We believe that sales enablement is a series of activities to enable your sales rep to effectively talk to your customers. Chances are you have something that looks like sales enablement in your organization already; maybe it’s a sales academy or a marketing tech initiative. But even if you have something, chances are its fragmented. You can up your game by examining the five keys to successful sales enablement initiatives.

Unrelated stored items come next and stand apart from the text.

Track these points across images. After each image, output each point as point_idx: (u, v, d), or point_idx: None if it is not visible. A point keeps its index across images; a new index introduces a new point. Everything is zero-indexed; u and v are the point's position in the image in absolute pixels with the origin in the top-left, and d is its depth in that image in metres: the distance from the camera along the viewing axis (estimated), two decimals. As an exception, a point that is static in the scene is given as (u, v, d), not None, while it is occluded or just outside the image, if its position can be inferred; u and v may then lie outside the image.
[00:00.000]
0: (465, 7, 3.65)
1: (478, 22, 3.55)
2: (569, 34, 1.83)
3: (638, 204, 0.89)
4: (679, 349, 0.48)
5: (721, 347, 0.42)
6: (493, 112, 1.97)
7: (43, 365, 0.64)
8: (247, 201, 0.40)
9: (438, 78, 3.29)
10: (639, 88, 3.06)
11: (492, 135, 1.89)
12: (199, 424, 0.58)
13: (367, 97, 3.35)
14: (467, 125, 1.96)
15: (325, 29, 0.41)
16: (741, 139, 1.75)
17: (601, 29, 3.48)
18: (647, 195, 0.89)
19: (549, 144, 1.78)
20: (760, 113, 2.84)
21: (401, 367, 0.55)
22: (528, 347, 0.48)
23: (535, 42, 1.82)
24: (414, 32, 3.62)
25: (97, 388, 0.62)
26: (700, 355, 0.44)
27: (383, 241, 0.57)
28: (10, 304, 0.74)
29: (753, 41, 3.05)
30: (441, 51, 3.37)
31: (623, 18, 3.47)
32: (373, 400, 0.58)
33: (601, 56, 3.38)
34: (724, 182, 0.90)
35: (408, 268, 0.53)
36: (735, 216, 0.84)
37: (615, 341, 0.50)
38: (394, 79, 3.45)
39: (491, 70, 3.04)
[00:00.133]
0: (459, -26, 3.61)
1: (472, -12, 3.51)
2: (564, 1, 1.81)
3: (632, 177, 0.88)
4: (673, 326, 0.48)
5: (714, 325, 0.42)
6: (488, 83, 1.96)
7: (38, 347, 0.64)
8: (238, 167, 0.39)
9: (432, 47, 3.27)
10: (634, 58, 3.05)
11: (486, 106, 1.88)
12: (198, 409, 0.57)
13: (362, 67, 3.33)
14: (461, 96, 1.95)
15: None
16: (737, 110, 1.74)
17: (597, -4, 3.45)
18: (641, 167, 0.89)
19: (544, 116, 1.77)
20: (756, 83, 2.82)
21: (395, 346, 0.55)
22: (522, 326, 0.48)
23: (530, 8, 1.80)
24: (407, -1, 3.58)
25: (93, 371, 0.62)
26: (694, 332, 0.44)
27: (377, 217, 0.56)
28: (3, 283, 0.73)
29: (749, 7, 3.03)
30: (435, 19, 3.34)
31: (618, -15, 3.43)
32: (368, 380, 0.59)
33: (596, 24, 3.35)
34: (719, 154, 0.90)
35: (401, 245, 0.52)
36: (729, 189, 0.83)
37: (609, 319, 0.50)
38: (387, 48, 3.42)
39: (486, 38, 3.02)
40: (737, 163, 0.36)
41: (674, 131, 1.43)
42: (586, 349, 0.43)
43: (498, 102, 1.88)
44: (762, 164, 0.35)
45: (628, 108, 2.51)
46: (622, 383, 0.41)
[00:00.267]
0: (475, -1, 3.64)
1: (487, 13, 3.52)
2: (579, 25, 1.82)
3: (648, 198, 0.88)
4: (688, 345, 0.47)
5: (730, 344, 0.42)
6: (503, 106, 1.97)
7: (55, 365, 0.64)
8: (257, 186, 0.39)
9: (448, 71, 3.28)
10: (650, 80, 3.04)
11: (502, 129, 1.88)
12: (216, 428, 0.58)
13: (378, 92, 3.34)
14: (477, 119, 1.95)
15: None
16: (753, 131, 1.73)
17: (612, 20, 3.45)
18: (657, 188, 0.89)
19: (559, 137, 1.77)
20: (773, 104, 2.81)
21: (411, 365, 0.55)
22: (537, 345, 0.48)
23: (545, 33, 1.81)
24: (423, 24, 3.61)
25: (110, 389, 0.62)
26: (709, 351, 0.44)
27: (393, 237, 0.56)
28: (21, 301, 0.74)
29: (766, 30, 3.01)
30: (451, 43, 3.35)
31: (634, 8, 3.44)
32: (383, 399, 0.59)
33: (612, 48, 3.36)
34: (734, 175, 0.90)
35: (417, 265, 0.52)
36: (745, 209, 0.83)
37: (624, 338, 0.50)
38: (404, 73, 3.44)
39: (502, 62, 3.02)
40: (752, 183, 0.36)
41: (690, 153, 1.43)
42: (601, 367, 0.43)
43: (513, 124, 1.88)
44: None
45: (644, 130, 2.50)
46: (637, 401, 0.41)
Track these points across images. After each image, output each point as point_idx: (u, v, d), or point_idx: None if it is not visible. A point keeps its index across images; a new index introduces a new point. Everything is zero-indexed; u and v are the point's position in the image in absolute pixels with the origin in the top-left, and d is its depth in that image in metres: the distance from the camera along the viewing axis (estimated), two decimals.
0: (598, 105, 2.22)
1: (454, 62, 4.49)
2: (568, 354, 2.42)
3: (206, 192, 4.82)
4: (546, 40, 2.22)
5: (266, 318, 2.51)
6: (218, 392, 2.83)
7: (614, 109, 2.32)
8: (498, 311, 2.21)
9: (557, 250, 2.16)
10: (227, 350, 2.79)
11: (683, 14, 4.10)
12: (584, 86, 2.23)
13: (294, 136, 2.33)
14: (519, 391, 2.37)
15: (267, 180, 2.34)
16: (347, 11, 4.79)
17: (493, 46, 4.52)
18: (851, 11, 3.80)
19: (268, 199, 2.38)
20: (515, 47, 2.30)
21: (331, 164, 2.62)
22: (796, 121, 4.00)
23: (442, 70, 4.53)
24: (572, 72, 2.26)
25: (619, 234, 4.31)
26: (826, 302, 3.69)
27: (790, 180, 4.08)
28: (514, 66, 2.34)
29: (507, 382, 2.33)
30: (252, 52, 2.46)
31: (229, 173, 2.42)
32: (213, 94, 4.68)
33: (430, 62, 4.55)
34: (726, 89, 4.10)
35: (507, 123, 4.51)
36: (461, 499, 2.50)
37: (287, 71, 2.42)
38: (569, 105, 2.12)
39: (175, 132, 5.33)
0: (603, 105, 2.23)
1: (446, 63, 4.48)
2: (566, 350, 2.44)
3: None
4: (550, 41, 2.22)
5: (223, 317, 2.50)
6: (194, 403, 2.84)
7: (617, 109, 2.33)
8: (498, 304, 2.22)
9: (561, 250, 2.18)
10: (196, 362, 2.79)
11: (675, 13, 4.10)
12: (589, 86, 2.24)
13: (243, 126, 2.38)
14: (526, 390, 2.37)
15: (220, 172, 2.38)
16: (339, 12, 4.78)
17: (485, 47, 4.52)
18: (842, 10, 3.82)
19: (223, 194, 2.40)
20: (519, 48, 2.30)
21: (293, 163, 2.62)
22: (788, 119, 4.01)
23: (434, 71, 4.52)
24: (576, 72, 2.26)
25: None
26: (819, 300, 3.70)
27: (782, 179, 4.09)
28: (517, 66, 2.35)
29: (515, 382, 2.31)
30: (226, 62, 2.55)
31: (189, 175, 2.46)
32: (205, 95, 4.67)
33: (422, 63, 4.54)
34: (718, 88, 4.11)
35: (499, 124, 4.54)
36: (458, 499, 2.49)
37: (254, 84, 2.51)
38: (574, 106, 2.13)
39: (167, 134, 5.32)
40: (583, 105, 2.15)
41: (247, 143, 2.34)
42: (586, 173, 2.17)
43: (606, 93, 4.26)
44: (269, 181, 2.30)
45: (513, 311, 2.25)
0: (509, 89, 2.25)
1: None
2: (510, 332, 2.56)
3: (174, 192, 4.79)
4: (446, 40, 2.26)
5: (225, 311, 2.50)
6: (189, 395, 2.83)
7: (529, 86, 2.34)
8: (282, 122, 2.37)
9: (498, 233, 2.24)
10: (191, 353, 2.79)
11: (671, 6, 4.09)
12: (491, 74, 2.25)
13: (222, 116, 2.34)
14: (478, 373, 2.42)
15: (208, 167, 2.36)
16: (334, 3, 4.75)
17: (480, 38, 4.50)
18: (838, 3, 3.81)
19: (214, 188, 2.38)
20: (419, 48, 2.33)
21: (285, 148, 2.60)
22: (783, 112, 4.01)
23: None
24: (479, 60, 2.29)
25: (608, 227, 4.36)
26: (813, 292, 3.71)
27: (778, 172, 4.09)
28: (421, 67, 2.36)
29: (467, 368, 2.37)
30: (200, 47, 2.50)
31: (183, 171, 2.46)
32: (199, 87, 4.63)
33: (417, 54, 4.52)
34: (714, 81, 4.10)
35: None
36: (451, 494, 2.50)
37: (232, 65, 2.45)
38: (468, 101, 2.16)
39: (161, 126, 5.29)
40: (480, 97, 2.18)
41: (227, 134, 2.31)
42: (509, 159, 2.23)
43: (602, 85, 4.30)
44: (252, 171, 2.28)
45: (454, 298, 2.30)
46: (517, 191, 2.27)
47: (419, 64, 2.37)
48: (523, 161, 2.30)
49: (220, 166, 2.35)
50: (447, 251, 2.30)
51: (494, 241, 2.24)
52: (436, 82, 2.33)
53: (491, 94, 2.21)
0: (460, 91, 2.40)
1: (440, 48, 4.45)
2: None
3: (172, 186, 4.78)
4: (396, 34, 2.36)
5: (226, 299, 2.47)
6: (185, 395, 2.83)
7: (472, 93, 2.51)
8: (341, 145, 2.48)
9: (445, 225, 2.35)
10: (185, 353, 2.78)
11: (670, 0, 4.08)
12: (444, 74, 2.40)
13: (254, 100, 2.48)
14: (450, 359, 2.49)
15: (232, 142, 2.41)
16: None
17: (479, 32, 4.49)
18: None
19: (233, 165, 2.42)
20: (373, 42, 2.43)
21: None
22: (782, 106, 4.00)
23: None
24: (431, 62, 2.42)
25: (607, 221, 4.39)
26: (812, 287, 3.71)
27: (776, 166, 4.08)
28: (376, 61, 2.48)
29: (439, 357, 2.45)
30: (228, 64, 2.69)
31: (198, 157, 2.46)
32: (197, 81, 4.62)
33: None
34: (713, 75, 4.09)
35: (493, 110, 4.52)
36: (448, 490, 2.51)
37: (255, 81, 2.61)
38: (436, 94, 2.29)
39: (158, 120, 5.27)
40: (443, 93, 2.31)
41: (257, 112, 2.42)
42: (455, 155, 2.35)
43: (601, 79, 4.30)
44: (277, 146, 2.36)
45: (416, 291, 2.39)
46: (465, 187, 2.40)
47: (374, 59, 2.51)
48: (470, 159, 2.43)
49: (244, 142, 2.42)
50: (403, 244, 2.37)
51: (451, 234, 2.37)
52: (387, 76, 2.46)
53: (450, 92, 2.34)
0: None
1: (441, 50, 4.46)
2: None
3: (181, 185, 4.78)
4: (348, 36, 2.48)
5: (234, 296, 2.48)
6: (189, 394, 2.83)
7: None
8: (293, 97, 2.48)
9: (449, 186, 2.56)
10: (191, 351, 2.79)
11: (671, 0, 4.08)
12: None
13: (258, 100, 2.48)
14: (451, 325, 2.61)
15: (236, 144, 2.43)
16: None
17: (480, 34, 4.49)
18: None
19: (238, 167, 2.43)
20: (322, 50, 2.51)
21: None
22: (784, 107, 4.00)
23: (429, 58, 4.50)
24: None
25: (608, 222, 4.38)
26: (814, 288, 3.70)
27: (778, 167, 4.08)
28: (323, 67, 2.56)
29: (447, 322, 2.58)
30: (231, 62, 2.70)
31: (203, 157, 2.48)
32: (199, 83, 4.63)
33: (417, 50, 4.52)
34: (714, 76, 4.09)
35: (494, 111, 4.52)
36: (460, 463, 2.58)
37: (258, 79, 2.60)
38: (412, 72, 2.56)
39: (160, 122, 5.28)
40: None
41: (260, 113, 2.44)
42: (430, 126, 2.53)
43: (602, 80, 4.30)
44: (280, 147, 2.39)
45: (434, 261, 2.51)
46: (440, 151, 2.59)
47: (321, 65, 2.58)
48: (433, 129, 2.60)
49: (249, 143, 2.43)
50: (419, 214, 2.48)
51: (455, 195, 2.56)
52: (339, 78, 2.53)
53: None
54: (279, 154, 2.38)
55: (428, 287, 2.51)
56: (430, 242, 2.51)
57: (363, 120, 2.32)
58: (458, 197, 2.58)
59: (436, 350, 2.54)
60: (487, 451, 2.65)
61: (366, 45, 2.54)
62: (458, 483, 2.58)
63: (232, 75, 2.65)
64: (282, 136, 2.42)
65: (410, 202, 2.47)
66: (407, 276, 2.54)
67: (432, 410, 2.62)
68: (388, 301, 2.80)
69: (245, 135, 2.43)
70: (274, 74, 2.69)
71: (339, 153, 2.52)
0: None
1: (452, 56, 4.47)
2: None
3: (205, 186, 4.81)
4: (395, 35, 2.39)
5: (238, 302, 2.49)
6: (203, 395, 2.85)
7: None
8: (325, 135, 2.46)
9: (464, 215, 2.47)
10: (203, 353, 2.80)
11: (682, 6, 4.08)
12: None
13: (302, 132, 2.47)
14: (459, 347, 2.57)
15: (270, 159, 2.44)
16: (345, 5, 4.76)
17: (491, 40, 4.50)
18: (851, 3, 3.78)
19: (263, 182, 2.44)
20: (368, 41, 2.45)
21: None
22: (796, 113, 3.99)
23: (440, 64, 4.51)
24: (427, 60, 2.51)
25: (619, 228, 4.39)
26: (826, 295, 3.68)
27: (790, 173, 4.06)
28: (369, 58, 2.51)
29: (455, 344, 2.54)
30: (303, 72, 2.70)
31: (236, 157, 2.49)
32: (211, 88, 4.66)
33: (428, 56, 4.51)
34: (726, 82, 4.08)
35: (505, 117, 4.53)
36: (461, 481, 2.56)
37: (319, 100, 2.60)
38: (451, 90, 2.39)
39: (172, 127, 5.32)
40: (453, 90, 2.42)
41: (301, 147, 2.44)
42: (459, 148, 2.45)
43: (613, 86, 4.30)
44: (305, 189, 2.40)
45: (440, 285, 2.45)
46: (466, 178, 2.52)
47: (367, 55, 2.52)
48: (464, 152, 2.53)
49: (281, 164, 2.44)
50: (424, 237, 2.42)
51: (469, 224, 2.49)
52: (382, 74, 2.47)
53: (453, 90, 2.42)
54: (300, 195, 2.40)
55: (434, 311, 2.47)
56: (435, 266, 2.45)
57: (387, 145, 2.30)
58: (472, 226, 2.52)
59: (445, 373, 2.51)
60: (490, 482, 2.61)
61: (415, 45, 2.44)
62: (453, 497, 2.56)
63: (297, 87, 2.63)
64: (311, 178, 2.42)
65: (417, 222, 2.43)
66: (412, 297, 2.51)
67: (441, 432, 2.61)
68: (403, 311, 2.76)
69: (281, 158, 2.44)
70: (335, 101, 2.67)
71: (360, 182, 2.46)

1. Focus on Incremental Value
Starting a sales enablement initiative can feel a bit like boiling the ocean. Different stakeholders are going to have different priorities (see above), and you are not going to be able to accomplish all of them from the start . It’s key to focus on one or two key goals, and execute around those. If you read this blog regularly, you know we are big on priorities and sales enablement is no different than content marketing. If you spend a little bit of time doing a bunch of things, you are going to end up doing them poorly. Pick one thing to start, do it well, and then add more.
2. Coach them up
The reality is that for any sales enablement initiative to be a success, it means taking your ordinary sales rep and making them extraordinary. Considering that 33% of sales reps leave in their first year, you are going to always have to be coaching them. This coaching should include traditional sales training, JIT sales training and peer/manager coaching. No sales enablement initiative is going to be successful without this component. It’s also worth shadowing and interviewing reps to understand what they are doing now, what works for them and what doesn’t.
3. Make it easy
What do you want your sales reps doing? Selling or figuring out internal systems, processes, technology and so forth? When sales reps spend more time selling, they will sell more. So you have to make sure your sales enablement efforts focus on making a sales rep’s life easier.
4. Dedication
Dedication comes in two categories, first being dedicated to your incremental value – don’t get sidetracked by constant requests from sales management. Dedicate yourself, but second also have a dedicated sales enablement team (or multiple) to drive the initiative. When you do things part time, you do them poorly. Make sure you have people who are focused on the elements of sales enablement.
5. Measure everything
Chances are your sales enablement function is going to start to look like an overlay or be a relatively new charter, it’s imperative that you understand the current state – what do your sales reps do? What does marketing do? Sales ops? What are the metrics they look to, and how can you improve them? What else should you be measuring? By measuring your impact now, it will help to justify current and future investments.